Charge on Youth Perspectives on Climate Change

Tackling climate change requires concerted coordinated government action as well as an informed and collaborative effort by individuals. One of the goals for EJ 2020 is to collaborate with partners and expand our impact in communities with environmental justice concerns. Integral to expanding that impact is to include the perspectives of young people in the conversations and thought processes about how overburdened communities are disproportionately impacted by climate change and share in the distribution of opportunities that enhance resiliency.


EPA requested that the NEJAC provide recommendations to assist the Agency in developing best practices for addressing climate change concerns, as highlighted from a youth perspective. Specifically, the NEJAC is requested to identify best practices to address:

  1. How can EPA effectively engage with youth on climate change and adaptation planning using new resources and tools designed to help communities become more resilient and better protect themselves from the impacts of climate change? What activities and mechanisms (e.g. policy, guidance, or protocol) should EPA consider to authentically engage and work collaboratively with youth, and other interested stakeholders, to identify and address climate change impacts on overburdened and vulnerable communities?
  2. What best practices, including efforts to address the compounding health vulnerabilitiesbrought on by climate change, can be provided using youth driven projects from across theUnited States from which results-oriented recommendations can be drawn?


Youth constitute the majority of the population in many countries and have increasingly strong social awareness and environmental perspectives. The EPA recognizes the key role that youth play in bringing awareness to climate change and offering solutions to transform our societies towards a low-carbon and climate resilient future.

Their perspective is critical to the dialogue and should be acknowledged and incorporated in the decision making processes of the Agency. Tackling climate change requires concerted coordinated government action as well as an informed and collaborative effort by individuals. In strengthening EPA’s proactive response to climate change, recognizing the viewpoints of the youth will greatly enhance our comprehensive approach to prevention and mitigation.

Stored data
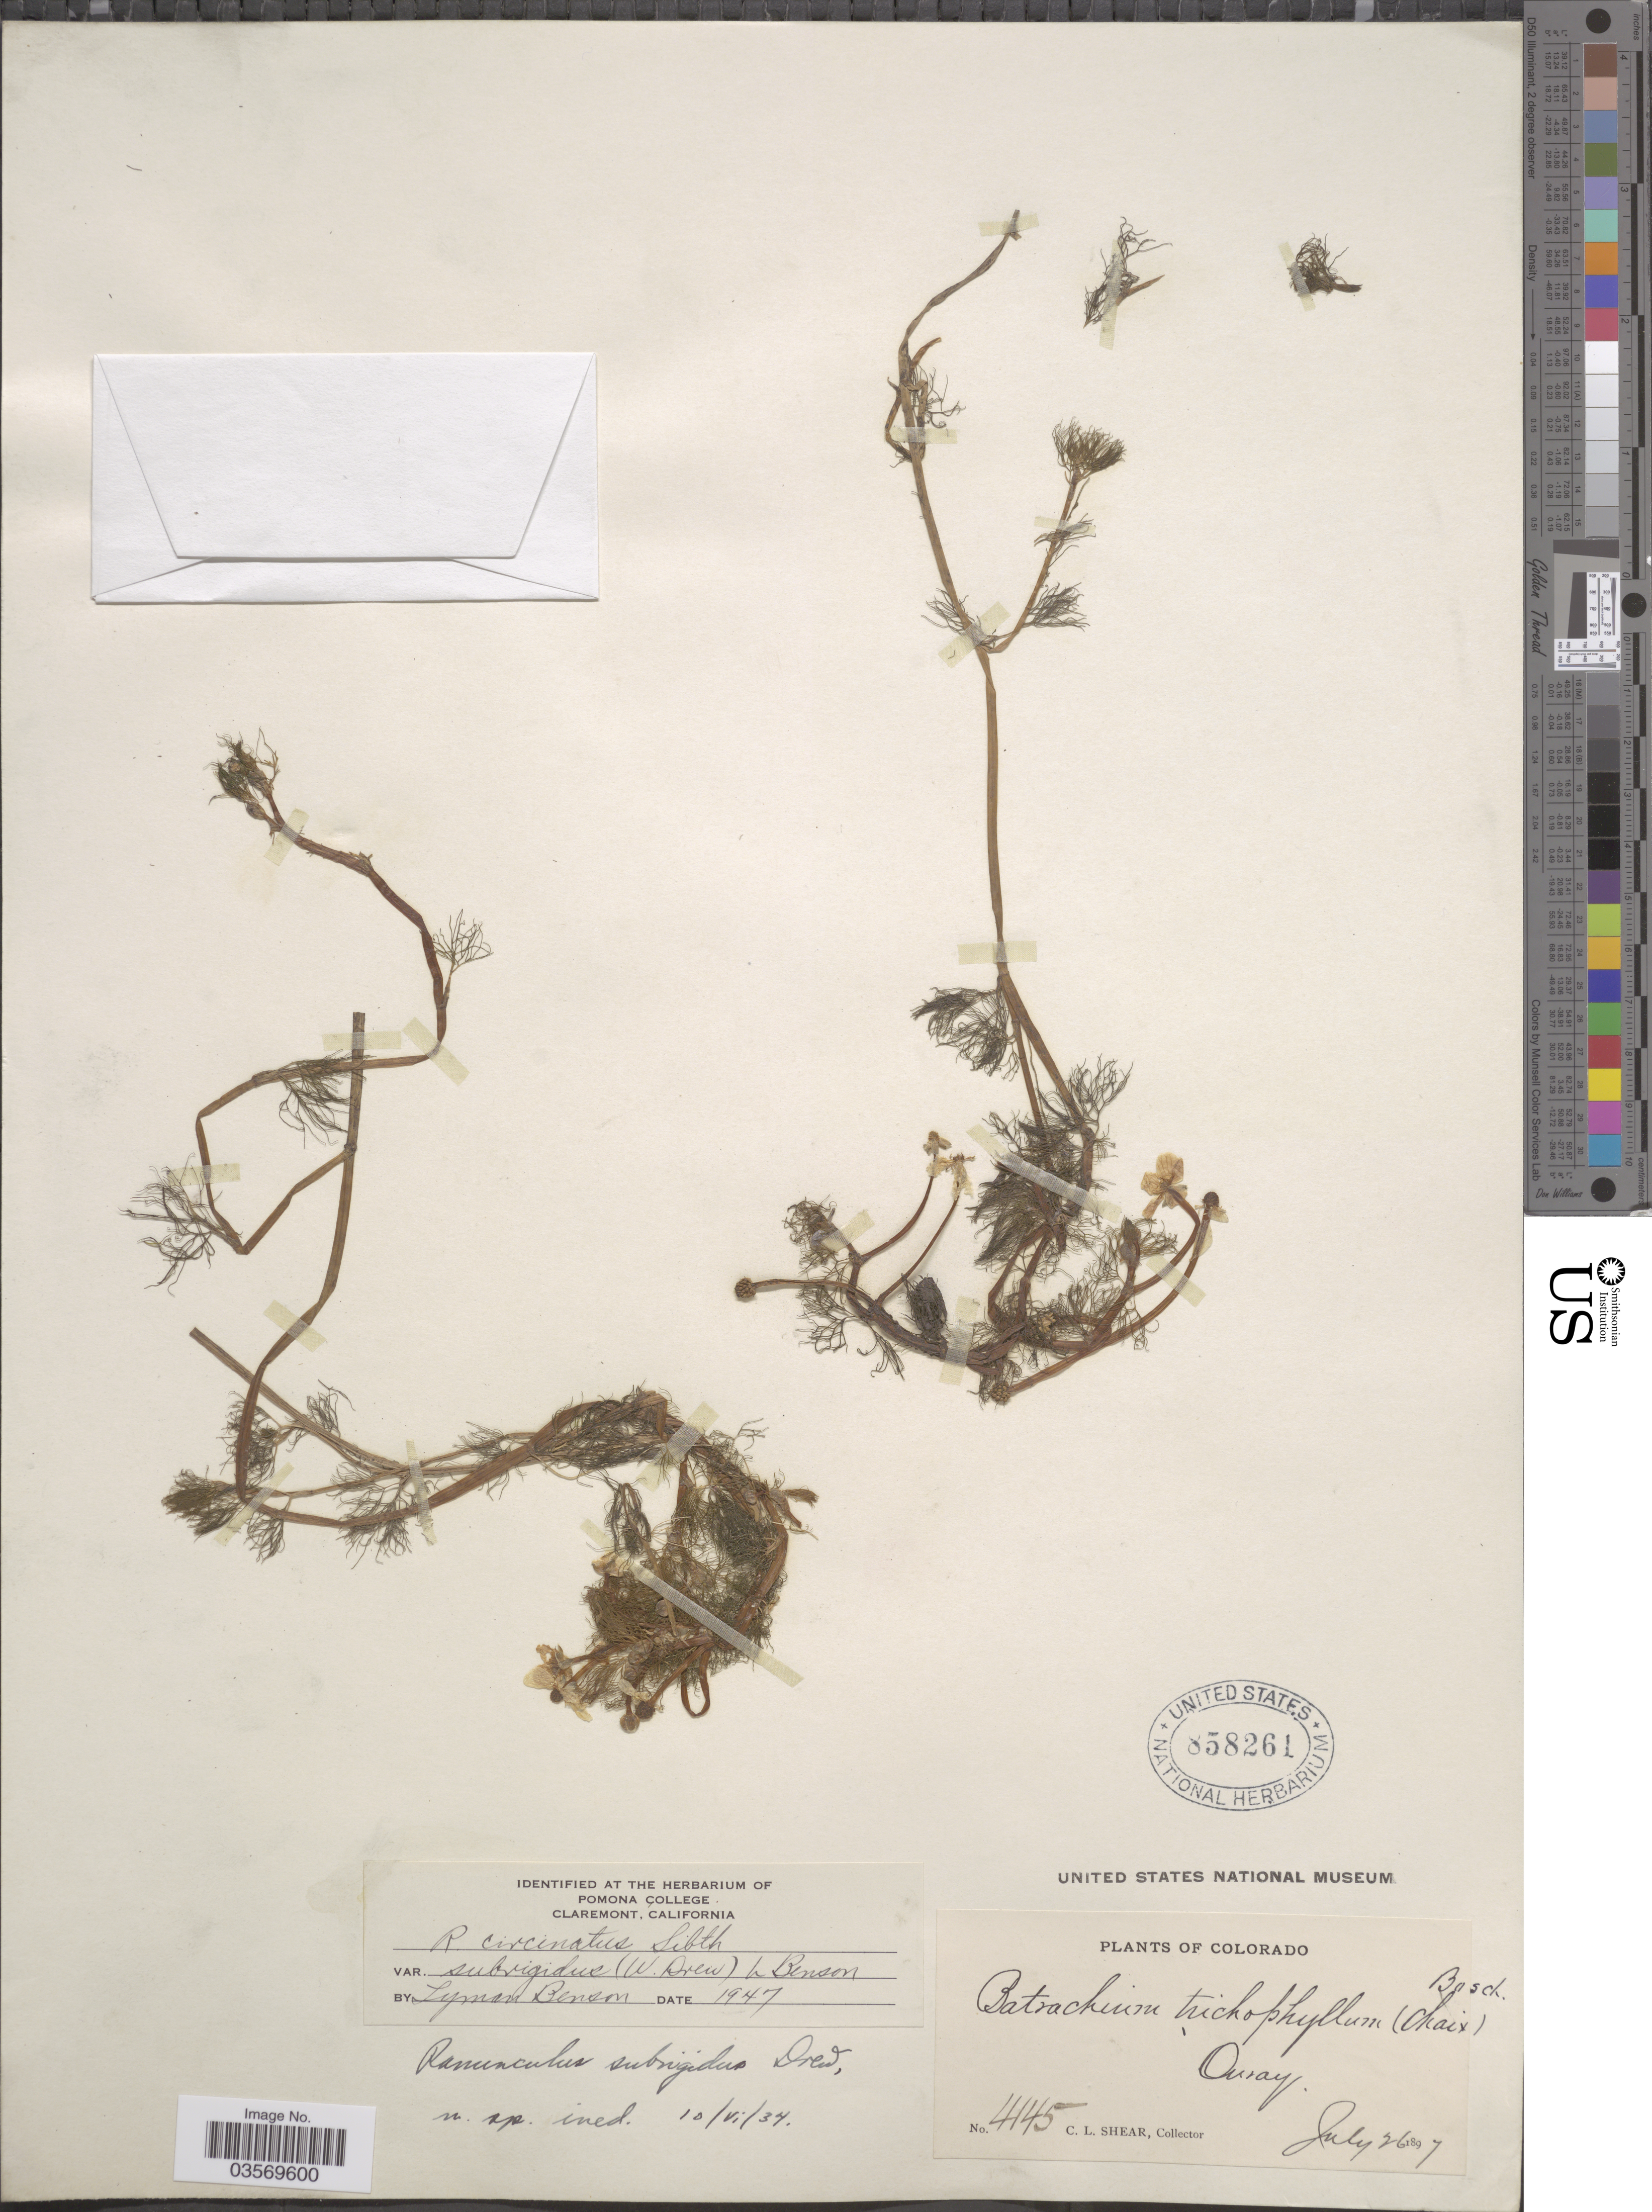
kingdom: Plantae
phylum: Tracheophyta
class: Magnoliopsida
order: Ranunculales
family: Ranunculaceae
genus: Ranunculus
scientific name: Ranunculus subrigidus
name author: W.B. Drew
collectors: C. L. Shear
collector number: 4145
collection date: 1897-07-26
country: United States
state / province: Colorado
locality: Ouray.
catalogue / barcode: US 858261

- Given task 1: Put every line of the mounted plant specimen records into a numbered list, skipping blank lines and leaving out the pictures.
- Given task 2: Write a continuation of the text on youth perspectives on climate change, starting after its final sentence.
The text on youth perspectives on climate change and the plant specimen records have no connection to each other.

- Exercise answer 1:
1. kingdom: Plantae
2. phylum: Tracheophyta
3. class: Magnoliopsida
4. order: Ranunculales
5. family: Ranunculaceae
6. genus: Ranunculus
7. scientific name: Ranunculus subrigidus
8. name author: W.B. Drew
9. collectors: C. L. Shear
10. collector number: 4145
11. collection date: 1897-07-26
12. country: United States
13. state / province: Colorado
14. locality: Ouray.
15. catalogue / barcode: US 858261

- Exercise answer 2:
Administrator Gina McCarthy stated in an EPA Climate Justice Blog, that,” [she was] moved by the words of Jibreel Khazan spoken in Greensboro, NC on the 55th anniversary of the Greensboro Four who, on February 1, 1960, began a sit-in at the segregated Woolworth’s lunch counter :

"Climate change is young people’s ‘lunch counter moment’ for the 21st century. When my three classmates and I sat down at that lunch counter to end segregation we did not know what the outcome would be. We simply knew that we had to act. We had to take bold action for necessary change to come about. It is in the tradition of civil and human rights struggle that young people today are calling for action on climate change. It is the biggest threat to justice and opportunity our planet has ever seen."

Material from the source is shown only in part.